The Mudcat Café TM
Thread #53971   Message #833616
Posted By: Richie
23-Nov-02 - 09:47 PM
Thread Name: Review: Bluegrass Breakdown
Subject: Review: Bluegrass Breakdown
Bluegrass Breakdown "The Making of the Old Southern Sound"
by Robert A Cantwell 1984 (A Short Review)Recommended by Mark Clark, a Mudcat member.

This is not an easy book, nor one that can be taken lightly. Bluegrass Breakdown "The Making of the Old Southern Sound" is an insightful tour de force of the world of bluegrass music.

The writing style is deep and probing with terse metaphors and an intellectual grasp of Bluegrass and its leader, Bill Monroe. It begins with Monroe and works back to the minstrel roots and origins using florid images to carry the reader along the journey.

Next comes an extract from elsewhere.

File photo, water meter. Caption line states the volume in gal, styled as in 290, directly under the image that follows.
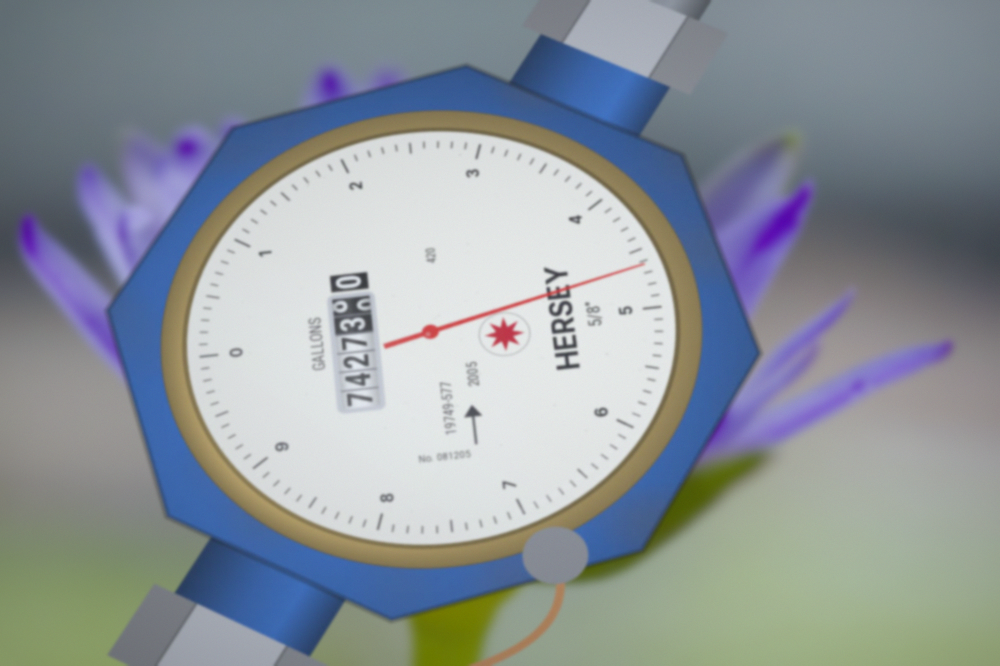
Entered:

The problem and strength of "Bluegrass Breakdown" is Cantwell's writing style. For the average bluegrasser, you may wade Cripple Creek but "Cripple Creek is muddy and Cripple Creek is deep-" be forewarned, if this analogy to Cantwell puzzles you, then reading the book will leave you, well puzzled…if you can manage to finish it.

Even though Cantwell knows his bluegrass, it ain't easy to figure the man. His tangents and sweeping forays into other realms of the arts (Benton's artwork or Cooleridge or Beethoven) or areas leave me astonished. There are some great glimpses and brilliant lines but there are just as many flights of fantasy which must be read two or three times with bewilderment.

"There ain't no notes on a banjo, you just pick it," is something I understand. Now here's a typical line from Cantwell:

"In a traditional culture, and in other finds of communities such as the family in which beliefs, values, ideas, attitudes, practices, and experiences are conscientiously preserved and shared, in which the individual, perhaps, has neither the opportunity, the necessity, nor the means to formulate his own private and independent sense of life, the artist expresses, in a sense, the imagination of the community as a whole, its sense of life: a condition to which the modern individual artist can only aspire."

Get what I mean, Vern. After reading stuff like this a few times you just have to move on and look at the pictures!

It's not like the whole book is esoteric, just about one third of it. The guy is a genius but his writing style can get heavy. For those who want to delve into the deep- you're not going to find a better or more insightful book on bluegrass, for those who like it easy- all I can say is, "the only song that I can sing is bile dem cabbage down."